There is undeniably a lot of hype in A.I. While it is probably not the panacea for society's ills, many of the aforementioned issues can be fixed by human intervention. In its current form, its opportunity for mass participation is promising.

In Walter Benjamin’s ‘The Work of Art in the Age of Mechanical Reproduction’, he focused on film as a medium that can emancipate traditional notions of art generated from bourgeois tendencies and fascist ideologies. He called this the “aestheticisation of politics”, where the individual is erased or portrayed as self-contained and able (as opposed to their true social condition). With the new technological reproduction of art, it is able to emancipate the work of art from its “parasitical dependence on ritual”. He calls this the “politicisation of aesthetics”, where technology enables individuals to identify and resist the way art is exploited, and where art originates from the people.

If I were to extrapolate the “politicisation of aesthetics” to neural networks - the strength of neural networks is in its ability to scale collected data to enhance the performance of its pattern recognition allows for mass participation in unprecedented fashion.
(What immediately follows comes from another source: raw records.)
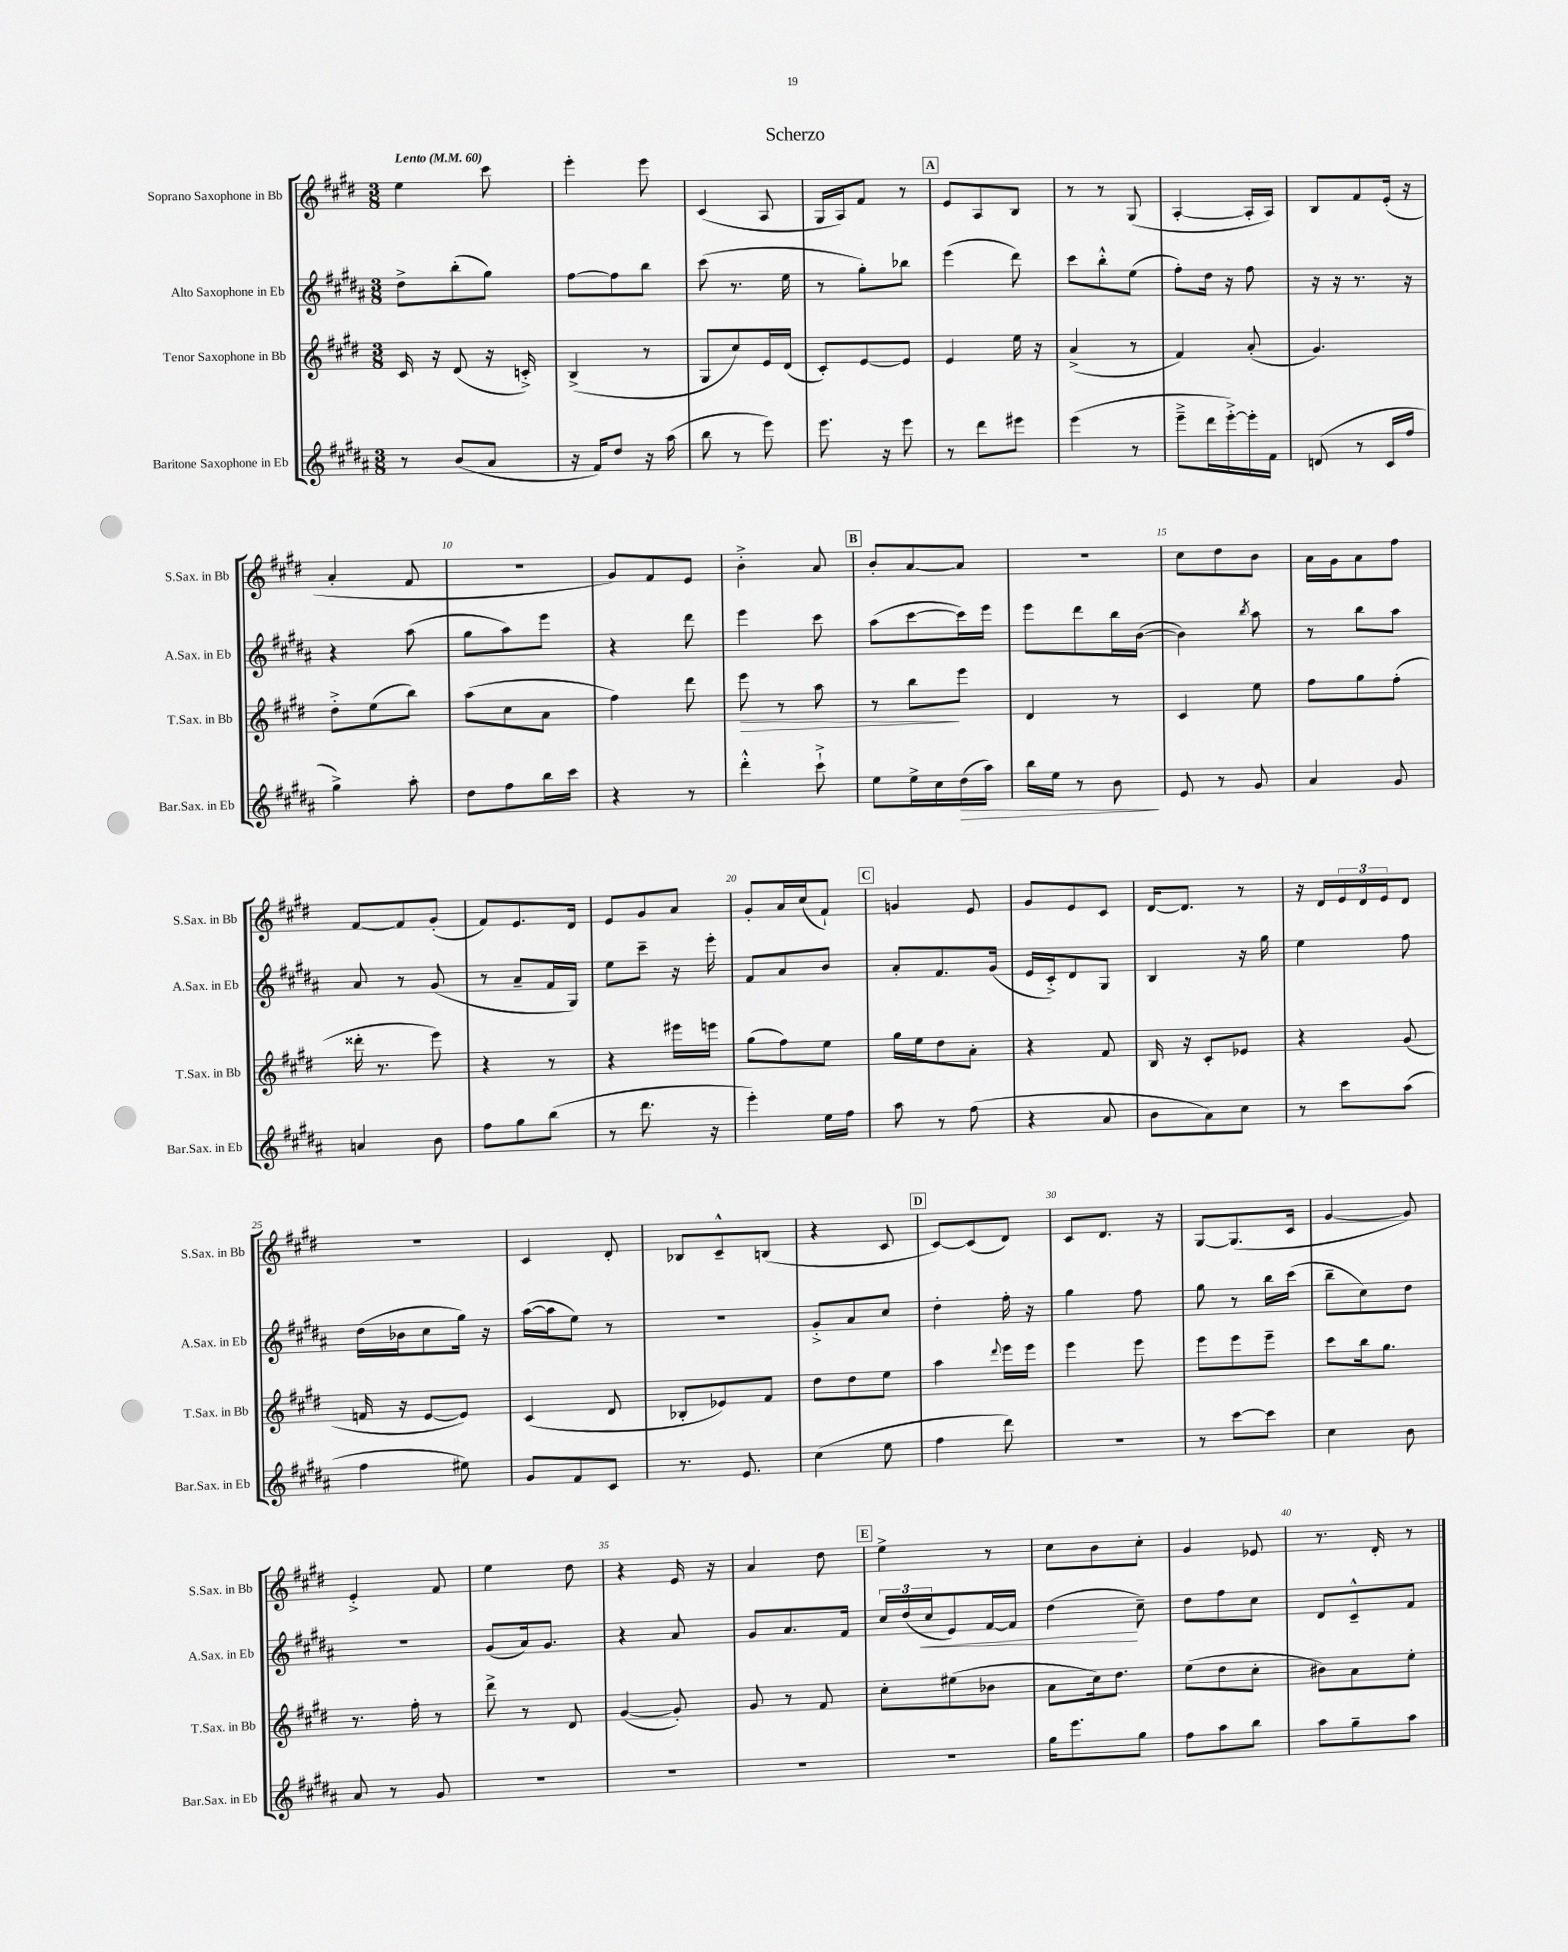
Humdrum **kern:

**kern	**kern	**kern	**kern
*staff4	*staff3	*staff2	*staff1
*clefG2	*clefG2	*clefG2	*clefG2
*k[f#c#g#d#a#]	*k[f#c#g#d#]	*k[f#c#g#d#a#]	*k[f#c#g#d#]
*M3/8	*M3/8	*M3/8	*M3/8
*MM60	*MM60	*MM60	*MM60
8r	16c#	8dd#^	4ee
.	16r	.	.
(8b	(8d#	(8bb'	.
8a#	16r	8gg#)	8ccc#
.	16c'^)	.	.
=	=	=	=
16r	(4B^	[8ff#	4eee'
16f#)	.	.	.
8dd#	.	8ff#]	.
16r	8r	8bb	8eee
(16aa#	.	.	.
=	=	=	=
8bb	8G#	(8ccc#	(4c#
8r	8cc#)	8.r	.
8eee)	16e	.	8A
.	(16d#	16ee	.
=	=	=	=
8.eee	8c#')	8r	16G#
.	.	.	16A)
.	[8e	8gg#')	8f#
16r	.	.	.
8eee	8e]	8bb-	8r
=	=	=	=
8r	4e	(4eee	8e
8ddd#	.	.	8A
8eee#	16ee	8ddd#)	8B
.	16r	.	.
=	=	=	=
(4eee	(4a^	8ccc#	8r
.	.	8bb'^^	8r
8r	8r	(8ee	(8G#
=	=	=	=
8eee~^	4f#)	8ff#')	[4A'
16ddd#	.	16dd#	.
[16eee'^)	.	16r	.
16eee']	(8a'	8ff#	16A']
16f#	.	.	16A)
=	=	=	=
(8d	4.g#)	16r	8B
.	.	16r	.
8r	.	8.r	8f#
16c#	.	.	(16e'
16ff#	.	16r	16r
=	=	=	=
4gg#^)	8dd#'^	4r	4a'
.	(8ee	.	.
8aa#'	8bb)	(8aa#	8f#
=	=	=	=
8dd#	(8aa	8gg#	4.r
8ff#	8cc#	8aa#)	.
16bb	8a	8eee	.
16ccc#	.	.	.
=	=	=	=
4r	4ff#)	4r	8g#)
.	.	.	8f#
8r	8ddd#	8ddd#	8e
=	=	=	=
4ddd#'^^	8eee	4eee	4b'^
.	8r	.	.
8ccc#`^	8aa	8ccc#	8a
=	=	=	=
8ee	8r	(8aa#	8b'
16ee^	8bb	[8ccc#	[8a
16cc#	.	.	.
(16dd#	8eee	16ccc#])	8a]
16aa#)	.	16eee	.
=	=	=	=
16bb	4d#	8eee	4.r
16ee	.	.	.
8r	.	8ddd#	.
8b	8r	16bb	.
.	.	([16b	.
=	=	=	=
8e	4c#	4b])	8cc#
8r	.	.	8dd#
.	.	8qbb	.
8g#	8ee	8aa#	8b
=	=	=	=
4a#	8ff#	8r	16a
.	.	.	16g#
.	8gg#	8bb	8a
8g#	(8ff#'	8aa#	8ff#
=	=	=	=
4a	16ddd##'	8a#	[8f#
.	8.r	.	.
.	.	8r	8f#]
8b	8eee)	(8g#	(8g#'
=	=	=	=
8ff#	4r	8r	8f#)
8gg#	.	8a#~	8.e
(8bb	8r	16f#	.
.	.	16G#)	16d#
=	=	=	=
8r	4r	8ee	8e
8.ddd#	.	8ccc#~	8g#
.	16eee#	16r	8a
16r	16eee	16eee'	.
=	=	=	=
4eee')	(8gg#	8f#	8g#'
.	8ff#)	8a#	16a
.	.	.	(16cc#
16ee	8ee	8b	8f#`)
16ff#	.	.	.
=	=	=	=
8aa#	16gg#	8a#'	4g
.	16ee	.	.
8r	8dd#	8.f#	.
(8ff#	8a'	.	8e
.	.	(16g#	.
=	=	=	=
4r	4r	16e	8g#
.	.	16c#'^)	.
.	.	8d#	8e
8a#	8f#	8G#	8c#
=	=	=	=
8b	16B	4B	[16d#
.	16r	.	8.d#]
8a#)	8c#'	.	.
8cc#	8e-	16r	8r
.	.	16gg#	.
=	=	=	=
8r	4r	4ee	16r
.	.	.	16d#
8ccc#	.	.	24e
.	.	.	24d#
.	.	.	24e
(8aa#	(8g#	8ff#	8d#
=	=	=	=
4ff#	16f	(16dd#	4.r
.	16r	16b-	.
.	[8e	8cc#	.
8ee#)	8e])	16gg#)	.
.	.	16r	.
=	=	=	=
8g#	(4c#	([16aa#	4c#
.	.	16aa#]	.
8f#	.	8ee)	.
8c#	8d#	8r	8d#'
=	=	=	=
8.r	8B-'	4.r	8B-
.	8e-)	.	8c#~^^
8.e	.	.	.
.	8f#	.	(8B
=	=	=	=
(4cc#	8dd#	8g#'^	4r
.	8dd#	8a#	.
8ee	8ee	8cc#	8c#
=	=	=	=
4ff#	4aa	4dd#'	[8c#)
.	.	.	(8c#]
.	8qqddd#	.	.
8ddd#)	16eee	16ff#'	8d#)
.	16eee	16r	.
=	=	=	=
4.r	4eee	4gg#	8c#
.	.	.	8.d#
.	8eee	8ff#	.
.	.	.	16r
=	=	=	=
8r	8eee	8gg#	[8G#
[8ccc#	8eee	8r	(8.G#]
8ccc#]	8eee~	16bb	.
.	.	(16ccc#	16c#
=	=	=	=
4cc#	8ccc#	8bb~	[4g#
.	16bb	8cc#)	.
.	8.gg#	.	.
8b	.	8dd#	8g#])
=	=	=	=
8a#	8.r	4.r	4e'^
8r	.	.	.
.	16ff#'	.	.
8g#	8r	.	8f#
=	=	=	=
4.r	8ddd#^	(8g#	4ee
.	8r	16a#)	.
.	.	8.g#	.
.	8d#	.	8dd#
=	=	=	=
4.r	([4g#	4r	4r
.	8g#'])	8a#	16e
.	.	.	16r
=	=	=	=
4.r	8g#	8g#	4a
.	8r	8.a#	.
.	8f#	.	8dd#
.	.	16f#	.
=	=	=	=
4.r	8cc#'	24cc#	4ee^
.	.	(24dd#	.
.	.	24cc#	.
.	(8ee#	8e)	.
.	8b-	[16f#	8r
.	.	16f#]	.
=	=	=	=
16gg#	8a	(4dd#	8cc#
8.eee	.	.	.
.	16cc#)	.	8b
.	8.dd#	.	.
8gg#	.	8cc#~)	8cc#'
=	=	=	=
8ff#	(8ee	8dd#	4g#
8aa#	8dd#	8ff#	.
8bb	8cc#'	8cc#	8e-
=	=	=	=
8aa#	8b#)	8d#	8.r
8gg#~	8a	8c#~^^	.
.	.	.	16d#'
8aa#	8ee'	8f#	8r
==	==	==	==
*-	*-	*-	*-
This could tip the balance in terms of collective bias. While deep learning does not yet support fields where genuine comprehension is required (e.g. autonomous vehicles, medical advice), but for fields that thrive off the collection of data, there is reason for celebration.

A New World

I do think the public hype in ChatGPT could instead be directed in understanding the fundamental frameworks and how to make A.I. better though, but that's just me! Deep learning and A.I. technology is a tool in our hands that extends beyond generating trippy images of cats and asking a chatbot to complete school work.

Meanwhile, we must question how a tool can be wielded responsibly and equitably to those with less access and means. For a tool that allows for and thrives off mass participation, this is one other area where the digital divide needs to be bridged.